> What is being asked
Format the lines of the records below as a numbered list, from the start of the records through the line containing "Schreiben Sie mir". Omit any blank lines.

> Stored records
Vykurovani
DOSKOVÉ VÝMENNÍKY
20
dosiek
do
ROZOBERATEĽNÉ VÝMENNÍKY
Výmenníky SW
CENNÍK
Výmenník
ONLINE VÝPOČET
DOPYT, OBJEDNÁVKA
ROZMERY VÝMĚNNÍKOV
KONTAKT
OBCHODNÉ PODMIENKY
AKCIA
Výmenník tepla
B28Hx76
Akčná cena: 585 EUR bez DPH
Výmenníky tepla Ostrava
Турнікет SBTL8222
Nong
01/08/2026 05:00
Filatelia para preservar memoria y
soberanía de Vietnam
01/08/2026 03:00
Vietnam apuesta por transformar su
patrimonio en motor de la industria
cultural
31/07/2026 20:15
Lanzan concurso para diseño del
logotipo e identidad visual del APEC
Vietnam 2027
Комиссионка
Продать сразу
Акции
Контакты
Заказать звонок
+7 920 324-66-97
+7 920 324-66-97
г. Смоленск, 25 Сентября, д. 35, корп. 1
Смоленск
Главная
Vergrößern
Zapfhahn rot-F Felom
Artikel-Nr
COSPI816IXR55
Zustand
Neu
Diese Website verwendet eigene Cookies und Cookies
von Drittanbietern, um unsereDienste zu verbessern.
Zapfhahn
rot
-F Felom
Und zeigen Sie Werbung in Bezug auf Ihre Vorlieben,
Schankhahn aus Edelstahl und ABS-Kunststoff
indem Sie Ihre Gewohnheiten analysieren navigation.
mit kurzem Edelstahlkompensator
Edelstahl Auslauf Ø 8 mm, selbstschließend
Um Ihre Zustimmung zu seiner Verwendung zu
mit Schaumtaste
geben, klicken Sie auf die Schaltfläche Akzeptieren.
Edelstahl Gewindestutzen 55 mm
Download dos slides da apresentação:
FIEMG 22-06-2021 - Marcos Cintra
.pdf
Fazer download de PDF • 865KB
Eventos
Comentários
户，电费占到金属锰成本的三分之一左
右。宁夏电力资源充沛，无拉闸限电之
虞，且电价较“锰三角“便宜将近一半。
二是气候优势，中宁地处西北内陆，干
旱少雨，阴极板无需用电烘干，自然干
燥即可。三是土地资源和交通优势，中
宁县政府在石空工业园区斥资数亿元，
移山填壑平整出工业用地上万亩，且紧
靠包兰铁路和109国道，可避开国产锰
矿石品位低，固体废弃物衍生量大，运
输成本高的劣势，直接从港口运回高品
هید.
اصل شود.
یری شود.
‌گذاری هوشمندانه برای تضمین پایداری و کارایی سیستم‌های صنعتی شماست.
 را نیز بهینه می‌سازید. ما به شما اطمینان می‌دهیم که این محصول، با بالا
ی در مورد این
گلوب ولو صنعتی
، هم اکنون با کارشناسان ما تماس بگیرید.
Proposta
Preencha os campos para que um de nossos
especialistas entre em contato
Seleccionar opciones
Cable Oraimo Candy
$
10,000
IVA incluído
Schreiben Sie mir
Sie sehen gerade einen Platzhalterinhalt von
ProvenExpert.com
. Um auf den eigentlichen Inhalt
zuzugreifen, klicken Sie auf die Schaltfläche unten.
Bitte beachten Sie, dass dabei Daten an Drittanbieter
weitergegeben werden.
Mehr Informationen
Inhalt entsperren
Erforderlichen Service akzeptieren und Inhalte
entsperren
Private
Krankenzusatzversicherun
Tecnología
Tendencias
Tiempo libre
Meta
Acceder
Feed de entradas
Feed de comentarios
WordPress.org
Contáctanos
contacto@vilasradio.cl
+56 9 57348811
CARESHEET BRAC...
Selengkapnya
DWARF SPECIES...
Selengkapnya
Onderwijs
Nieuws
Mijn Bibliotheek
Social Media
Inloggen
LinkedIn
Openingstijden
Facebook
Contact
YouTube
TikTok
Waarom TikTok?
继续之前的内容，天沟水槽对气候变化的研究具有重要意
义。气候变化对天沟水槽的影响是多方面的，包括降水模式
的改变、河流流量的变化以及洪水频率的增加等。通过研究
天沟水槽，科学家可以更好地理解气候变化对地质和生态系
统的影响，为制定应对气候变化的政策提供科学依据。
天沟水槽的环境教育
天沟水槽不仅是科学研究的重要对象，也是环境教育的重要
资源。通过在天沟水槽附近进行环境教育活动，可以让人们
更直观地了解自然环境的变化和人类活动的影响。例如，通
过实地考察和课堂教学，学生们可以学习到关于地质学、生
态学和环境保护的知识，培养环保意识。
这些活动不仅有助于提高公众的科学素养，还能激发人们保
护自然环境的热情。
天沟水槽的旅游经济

> Answer area
1. Vykurovani
2. DOSKOVÉ VÝMENNÍKY
3. 20
4. dosiek
5. do
6. ROZOBERATEĽNÉ VÝMENNÍKY
7. Výmenníky SW
8. CENNÍK
9. Výmenník
10. ONLINE VÝPOČET
11. DOPYT, OBJEDNÁVKA
12. ROZMERY VÝMĚNNÍKOV
13. KONTAKT
14. OBCHODNÉ PODMIENKY
15. AKCIA
16. Výmenník tepla
17. B28Hx76
18. Akčná cena: 585 EUR bez DPH
19. Výmenníky tepla Ostrava
20. Турнікет SBTL8222
21. Nong
22. 01/08/2026 05:00
23. Filatelia para preservar memoria y
24. soberanía de Vietnam
25. 01/08/2026 03:00
26. Vietnam apuesta por transformar su
27. patrimonio en motor de la industria
28. cultural
29. 31/07/2026 20:15
30. Lanzan concurso para diseño del
31. logotipo e identidad visual del APEC
32. Vietnam 2027
33. Комиссионка
34. Продать сразу
35. Акции
36. Контакты
37. Заказать звонок
38. +7 920 324-66-97
39. +7 920 324-66-97
40. г. Смоленск, 25 Сентября, д. 35, корп. 1
41. Смоленск
42. Главная
43. Vergrößern
44. Zapfhahn rot-F Felom
45. Artikel-Nr
46. COSPI816IXR55
47. Zustand
48. Neu
49. Diese Website verwendet eigene Cookies und Cookies
50. von Drittanbietern, um unsereDienste zu verbessern.
51. Zapfhahn
52. rot
53. -F Felom
54. Und zeigen Sie Werbung in Bezug auf Ihre Vorlieben,
55. Schankhahn aus Edelstahl und ABS-Kunststoff
56. indem Sie Ihre Gewohnheiten analysieren navigation.
57. mit kurzem Edelstahlkompensator
58. Edelstahl Auslauf Ø 8 mm, selbstschließend
59. Um Ihre Zustimmung zu seiner Verwendung zu
60. mit Schaumtaste
61. geben, klicken Sie auf die Schaltfläche Akzeptieren.
62. Edelstahl Gewindestutzen 55 mm
63. Download dos slides da apresentação:
64. FIEMG 22-06-2021 - Marcos Cintra
65. .pdf
66. Fazer download de PDF • 865KB
67. Eventos
68. Comentários
69. 户，电费占到金属锰成本的三分之一左
70. 右。宁夏电力资源充沛，无拉闸限电之
71. 虞，且电价较“锰三角“便宜将近一半。
72. 二是气候优势，中宁地处西北内陆，干
73. 旱少雨，阴极板无需用电烘干，自然干
74. 燥即可。三是土地资源和交通优势，中
75. 宁县政府在石空工业园区斥资数亿元，
76. 移山填壑平整出工业用地上万亩，且紧
77. 靠包兰铁路和109国道，可避开国产锰
78. 矿石品位低，固体废弃物衍生量大，运
79. 输成本高的劣势，直接从港口运回高品
80. هید.
81. اصل شود.
82. یری شود.
83. ‌گذاری هوشمندانه برای تضمین پایداری و کارایی سیستم‌های صنعتی شماست.
84.  را نیز بهینه می‌سازید. ما به شما اطمینان می‌دهیم که این محصول، با بالا
85. ی در مورد این
86. گلوب ولو صنعتی
87. ، هم اکنون با کارشناسان ما تماس بگیرید.
88. Proposta
89. Preencha os campos para que um de nossos
90. especialistas entre em contato
91. Seleccionar opciones
92. Cable Oraimo Candy
93. $
94. 10,000
95. IVA incluído
96. Schreiben Sie mir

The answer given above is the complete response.